U.S. Sen. Amy Klobuchar and U.S. Rep. Collin Peterson met Wednesday with Obama and North Dakota's congressional delegation to discuss the flooding.

"President Obama listened to everything we told him and he assured us that we would have whatever assistance we needed," Peterson said. "He understands the severity of the situation."

The state is stepping up its relief efforts as local communities along the Red River fight back rising floodwaters.

Pawlenty and the state's other four constitutional officers approved a 30-day extension of a state emergency declaration, and the state's Emergency Operations Center in downtown St. Paul was "fully activated."

By Wednesday 388 Minnesota National Guard soldiers were activated to the region, Pawlenty said, and more deployments are possible.

There are 290 soldiers in Clay County, 50 in Norman County and another 45 in Wilkin County. Those in Wilkin County will complete their work by Saturday and could be sent elsewhere to help fight flooding.

"We're putting everything we've got into the flood fight in northwestern Minnesota," Pawlenty told reporters.

The state disaster declaration is for Clay, Kittson, Marshall, Norman, Polk, Traverse and Wilkin counties.

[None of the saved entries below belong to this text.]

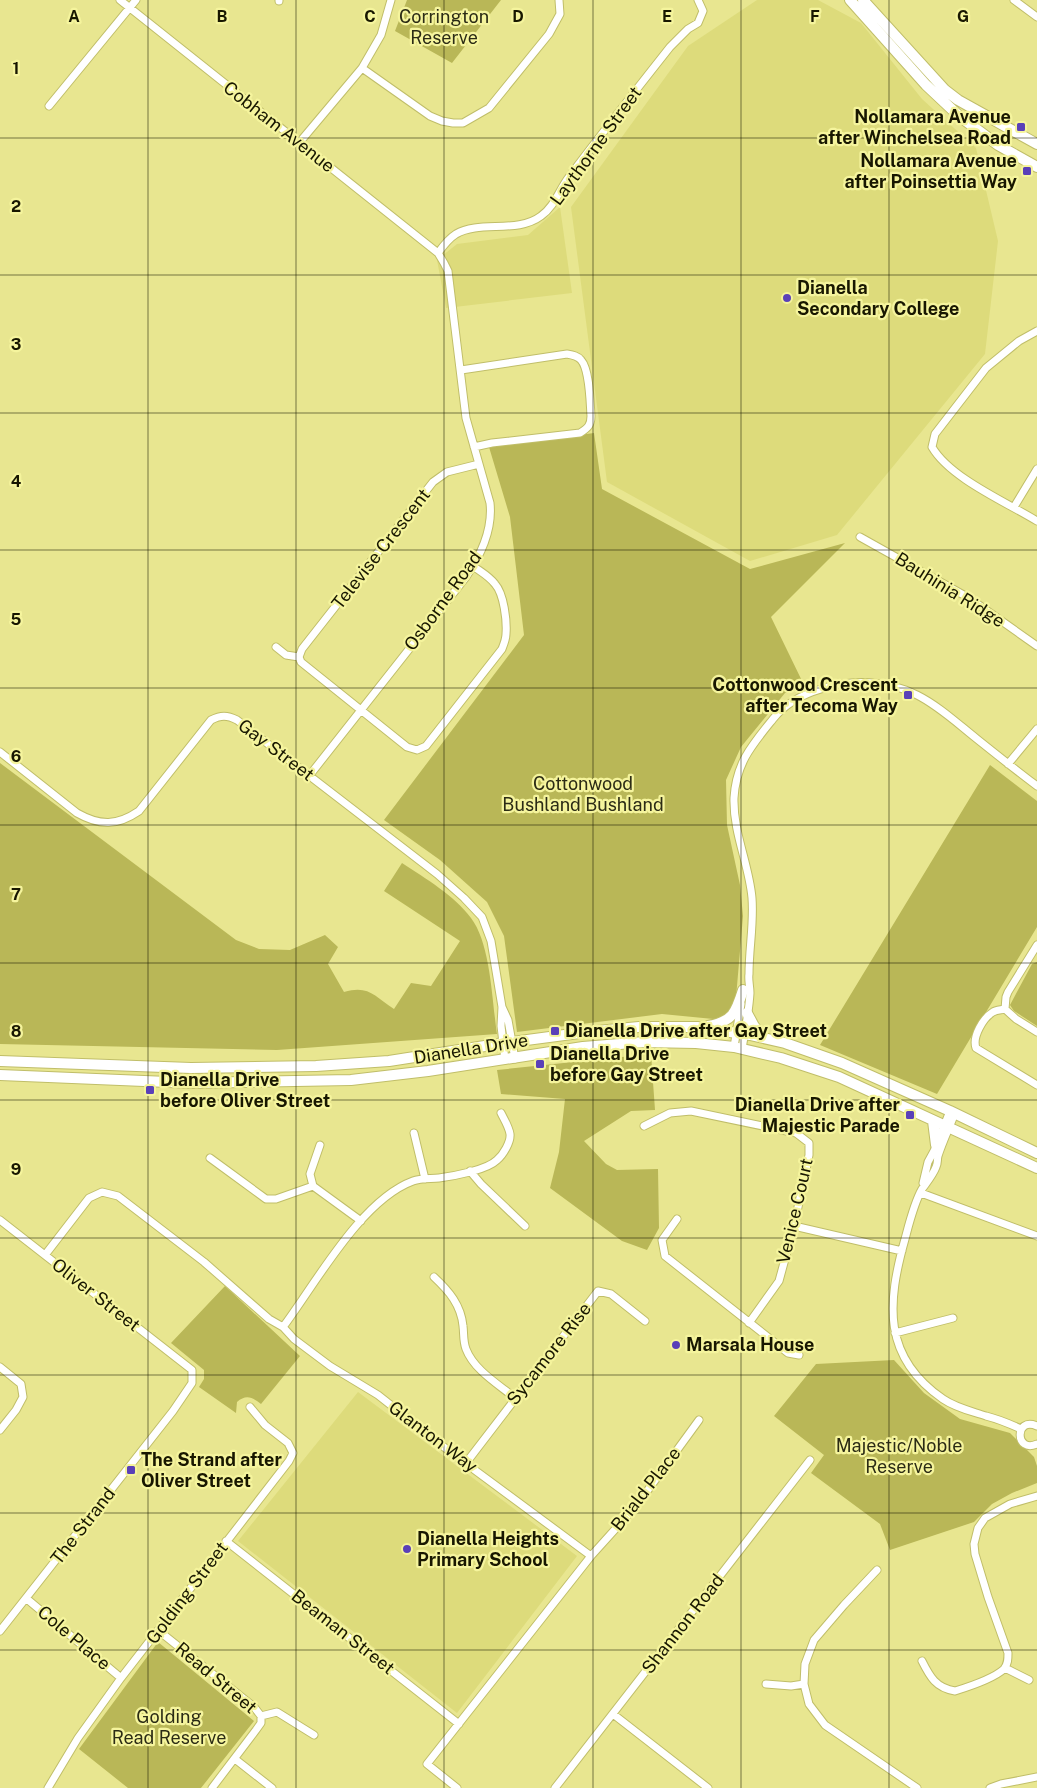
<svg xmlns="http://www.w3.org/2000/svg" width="1037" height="1788" viewBox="0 0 1037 1788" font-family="'Public Sans',sans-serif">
<rect width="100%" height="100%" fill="#e8e690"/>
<!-- built -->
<path fill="#dddb7b" d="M757,0H818L861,23L922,99L976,148L998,241L985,354L837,535L750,561L607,482L571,207L688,46Z
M560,207L572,293L446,308L437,260L457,244L528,235Z
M358,1392L577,1556L457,1713L238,1541Z"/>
<!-- green -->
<path fill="#b9b757" d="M407,0H501L452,63L395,31Z
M594,433L602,489L750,569L845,543L771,617L804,685L785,693L741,747L726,780L727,825L740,885L743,916L734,1021L662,1014L517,1032L504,936L487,902L440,860L384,820L524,635L510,517L489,447Z
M0,763L236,940L259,949L290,950L325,935L338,947L328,964L344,992C369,985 374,996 394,1009L411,983L431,986L460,941L384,891L402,863C426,879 454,895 471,918C491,944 492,1002 497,1034L277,1050L0,1044Z
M990,765L1037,801V927L937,1094L820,1045Z
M1037,962V1026L1014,1011L1010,1005L1032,964Z
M651,1054L655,1110L631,1111L584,1141L606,1164L617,1170L658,1169L659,1228L647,1250L622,1241L550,1188L559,1152L565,1099L501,1094L497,1070Z
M225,1286L300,1356L261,1404C252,1397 246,1394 237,1402L236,1413L199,1387L204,1379V1370L171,1343Z
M894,1360L924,1393L960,1419L1010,1433L1034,1457L1037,1466V1483L1012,1493L992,1504L974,1522L890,1550L880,1524L811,1473L824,1455L774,1416L816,1364Z
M158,1642L254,1721L201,1788H128L79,1749Z"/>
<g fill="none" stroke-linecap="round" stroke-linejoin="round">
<!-- minor casing -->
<g stroke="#c0be69" stroke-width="9">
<path id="minor" d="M120,0L438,253L444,263L448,271L466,418L490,503C493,530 481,555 466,577L309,776
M1014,0L1037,17
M279,1V0
M362,68L430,116L442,121L453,123H463L489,108L549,34L560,14L559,0
M49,106L136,0
M299,143L362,68L381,35L391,0
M438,253C443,246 448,239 456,234C480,220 517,234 541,216C555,206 559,190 569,177C602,133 636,90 670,47L688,29L698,23L703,11L698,0
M1037,331L1019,341L986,368L935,434L932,447C950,478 1006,502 1037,521
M461,370L567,354C573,355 578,356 581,360C590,370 590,403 591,416C591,425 588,428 580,433L492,443L474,447
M1014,507L1037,469
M860,537L969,598L1037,646
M473,566C481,572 489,576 495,584C504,594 507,621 506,634C506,639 504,644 502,649L426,746L417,750L407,747L301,662L299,657L302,649L433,482L447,472L479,464
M276,647L286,655L299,657
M0,752L77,813C100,826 117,826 139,811L211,720C221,715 227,715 237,720L437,874L464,898L482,917L491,941L502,1007L501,1026L505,1060
M1008,764L1037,729
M1037,945L1008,992L1006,997L1005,1009L1016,1019L1037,1032
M502,1007L508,1020L515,1059
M1005,1009C1001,1010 996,1010 993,1012C983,1018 972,1037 976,1048L1037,1085
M734,1047L741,1004
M742,1049C745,1030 749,1011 750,993C750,986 748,980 749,974C749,948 754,924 752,898C749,864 733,833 734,798C736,763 752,745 773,719C785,704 804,694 821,689C851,679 888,680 917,695C939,706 958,724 977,739C997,755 1017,771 1037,786
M955,1113C950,1126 942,1143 938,1156C937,1160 938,1163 936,1167C933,1175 927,1182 922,1189C914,1203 909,1224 905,1239C887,1303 882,1357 943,1399C956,1408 971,1411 986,1416C998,1419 1010,1424 1021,1429
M644,1126L670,1113L691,1111L796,1133L809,1143V1155L794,1226L779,1281L749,1323
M414,1133L425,1179
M210,1158L266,1199H276L313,1186
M470,1171L481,1184L525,1226
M923,1183L928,1162L934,1151L950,1111
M313,1186L361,1221
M313,1186L310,1174L320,1145
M921,1193L1037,1236
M677,1219L662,1240L665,1256L788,1353L799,1355
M0,1220L192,1370V1383L173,1411L0,1631
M794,1226L902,1251
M45,1255L89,1198L102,1192L118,1196L204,1262L269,1319L283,1327L294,1339L330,1366L378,1395L449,1451L591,1556
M434,1277C449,1291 461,1305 463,1326C464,1334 463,1341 466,1349C474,1370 498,1384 515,1398
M283,1327C316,1283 361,1200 413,1181C421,1178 431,1179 439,1178C454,1176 487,1170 497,1160C503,1155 511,1142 510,1134C509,1127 504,1119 501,1113
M895,1333L953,1318
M0,1367L21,1384L23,1397L16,1410L0,1430
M1037,1426C1014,1416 1015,1454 1037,1444
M466,1463L598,1291L611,1294L645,1321
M226,1541L459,1724
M877,1570L844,1605L814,1640L805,1664L804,1684L809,1704L825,1725L917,1788
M27,1599L121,1678
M159,1631L254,1707L261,1716V1723L256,1730L212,1788
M922,1661C930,1677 936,1688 955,1691C968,1687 994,1678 1004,1669C1008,1664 1008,1659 1008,1653L988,1597L975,1554L974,1544L978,1528L985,1518L1010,1504L1037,1496
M1005,1668L1029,1680
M766,1684L791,1686L804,1684
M613,1714L708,1788
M261,1716L277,1712L314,1735
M235,1759L272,1788
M48,1788L78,1738L121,1678L289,1461L293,1453L288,1443L265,1425L250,1407
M457,1788L427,1764L591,1556L637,1505L699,1420
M555,1788L810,1460
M990,1788L1001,1784L1037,1777"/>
</g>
<!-- primary casing -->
<g stroke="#c0be69" stroke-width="12">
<path id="primary" d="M850,0L926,85L959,116L998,145L1037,167
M863,0L945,90L958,100L1037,144
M747,1013L754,1026L764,1038
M708,1026C733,1022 736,1012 743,990
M0,1061L191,1068L316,1066L389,1061L504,1043L587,1032L639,1027H697L750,1035L785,1043L842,1063L950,1111L1037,1153
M0,1075L192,1083L351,1080L428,1071L583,1047L644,1042L696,1043L734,1047L781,1058L839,1077L1037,1168
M933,1121L936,1145"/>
</g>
<!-- minor -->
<use href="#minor" stroke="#fff" stroke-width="7"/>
<!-- primary -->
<use href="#primary" stroke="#fff" stroke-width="10"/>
</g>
<!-- grid -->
<path fill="none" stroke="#181700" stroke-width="1" stroke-opacity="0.55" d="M148,0V1788M296,0V1788M444,0V1788M593,0V1788M741,0V1788M889,0V1788M0,138H1037M0,275H1037M0,413H1037M0,550H1037M0,688H1037M0,825H1037M0,963H1037M0,1100H1037M0,1238H1037M0,1375H1037M0,1513H1037M0,1650H1037"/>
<!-- markers -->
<g fill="#5a40b8" stroke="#f5f49d" stroke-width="2">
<rect x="1016" y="122" width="10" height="10" rx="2.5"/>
<rect x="1022" y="166" width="10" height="10" rx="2.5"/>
<circle cx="787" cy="298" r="5"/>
<rect x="903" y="690" width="10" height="10" rx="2.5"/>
<rect x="550" y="1026" width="10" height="10" rx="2.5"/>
<rect x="535" y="1059" width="10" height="10" rx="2.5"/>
<rect x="145" y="1085" width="10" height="10" rx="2.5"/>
<rect x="905" y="1110" width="10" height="10" rx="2.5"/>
<circle cx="676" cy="1345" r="5"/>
<rect x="126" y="1465" width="10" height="10" rx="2.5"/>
<circle cx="407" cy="1549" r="5"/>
</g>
<g text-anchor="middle" stroke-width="4.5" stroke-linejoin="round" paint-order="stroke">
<!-- park labels -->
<g font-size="18" fill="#2b2b15" stroke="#f5f49d">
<text x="444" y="23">Corrington<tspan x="444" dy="21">Reserve</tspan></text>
<text x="583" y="790">Cottonwood<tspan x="583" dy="21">Bushland Bushland</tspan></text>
<text x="899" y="1452">Majestic/Noble<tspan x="899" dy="21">Reserve</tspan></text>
<text x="169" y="1723">Golding<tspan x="169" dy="21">Read Reserve</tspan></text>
</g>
<!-- poi labels -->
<g font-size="18" font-weight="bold" fill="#181700" stroke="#f5f49d" text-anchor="start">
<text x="1011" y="123" text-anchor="end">Nollamara Avenue<tspan x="1011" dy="21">after Winchelsea Road</tspan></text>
<text x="1017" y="167" text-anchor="end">Nollamara Avenue<tspan x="1017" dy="21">after Poinsettia Way</tspan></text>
<text x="797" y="294">Dianella<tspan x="797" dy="21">Secondary College</tspan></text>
<text x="898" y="691" text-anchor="end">Cottonwood Crescent<tspan x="898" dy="21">after Tecoma Way</tspan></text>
<text x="565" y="1037">Dianella Drive after Gay Street</text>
<text x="550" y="1060">Dianella Drive<tspan x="550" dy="21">before Gay Street</tspan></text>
<text x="160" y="1086">Dianella Drive<tspan x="160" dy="21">before Oliver Street</tspan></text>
<text x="900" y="1111" text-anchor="end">Dianella Drive after<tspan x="900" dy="21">Majestic Parade</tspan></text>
<text x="686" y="1351">Marsala House</text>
<text x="141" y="1466">The Strand after<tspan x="141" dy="21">Oliver Street</tspan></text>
<text x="417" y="1545">Dianella Heights<tspan x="417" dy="21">Primary School</tspan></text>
</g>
<!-- street labels -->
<g font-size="18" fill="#181700" stroke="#f5f49d">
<text transform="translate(279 127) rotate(38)" y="6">Cobham Avenue</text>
<text transform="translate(596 146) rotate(-54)" y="6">Laythorne Street</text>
<text transform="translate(381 549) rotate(-52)" y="6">Televise Crescent</text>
<text transform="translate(950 590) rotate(32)" y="6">Bauhinia Ridge</text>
<text transform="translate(443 601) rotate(-54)" y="6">Osborne Road</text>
<text transform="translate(276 750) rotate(37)" y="6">Gay Street</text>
<text transform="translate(471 1049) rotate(-9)" y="6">Dianella Drive</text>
<text transform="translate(795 1211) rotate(-77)" y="6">Venice Court</text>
<text transform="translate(96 1295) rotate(38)" y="6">Oliver Street</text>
<text transform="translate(549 1354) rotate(-52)" y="6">Sycamore Rise</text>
<text transform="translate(433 1437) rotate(37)" y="6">Glanton Way</text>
<text transform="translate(646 1489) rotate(-52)" y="6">Briald Place</text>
<text transform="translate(83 1526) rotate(-52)" y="6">The Strand</text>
<text transform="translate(187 1593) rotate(-53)" y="6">Golding Street</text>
<text transform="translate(683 1624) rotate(-52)" y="6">Shannon Road</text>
<text transform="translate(343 1632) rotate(38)" y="6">Beaman Street</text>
<text transform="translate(74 1638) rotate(40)" y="6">Cole Place</text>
<text transform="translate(216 1678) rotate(40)" y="6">Read Street</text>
</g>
</g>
<g font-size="16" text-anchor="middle" font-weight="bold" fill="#181700" stroke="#f5f49d" stroke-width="4.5" stroke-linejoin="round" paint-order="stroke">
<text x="74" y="22">A</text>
<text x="222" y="22">B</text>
<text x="370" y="22">C</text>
<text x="518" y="22">D</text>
<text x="667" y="22">E</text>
<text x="815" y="22">F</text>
<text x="963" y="22">G</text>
<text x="16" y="74">1</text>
<text x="16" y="212">2</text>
<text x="16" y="350">3</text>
<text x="16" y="487">4</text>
<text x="16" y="625">5</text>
<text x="16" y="762">6</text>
<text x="16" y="900">7</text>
<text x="16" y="1037">8</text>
<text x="16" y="1175">9</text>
</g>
</svg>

The National Guard, State Patrol and Health, Agriculture, Transportation and Natural Resources departments are among those taking part in increased state involvement.

The state Emergency Operations Center is coordinating state response to flooded communities' requests for equipment, including sandbags, generators and helicopters. The National Guard, State Patrol and a host of state agencies are involved.

"They continue to come in on an hourly basis," Public Safety official Dennis Smith said of local requests. All of the 52 requests filed by Wednesday had been met, he added.

The combination of flooding and blowing snow prompted the state Transportation Department to close portions of northwestern Minnesota highways and warn drivers that fluctuating water levels make it difficult to predict whether water will flood a roadway.

Pawlenty toured Moorhead and Breckenridge earlier this week and said he would return to the region in the coming days. Pawlenty said Red River Valley communities are better prepared for flooding than they were five years ago, largely because of their experience with the floods of 1997.

Since the 1997 floods, millions of dollars have been spent on flood mitigation efforts in northwestern Minnesota.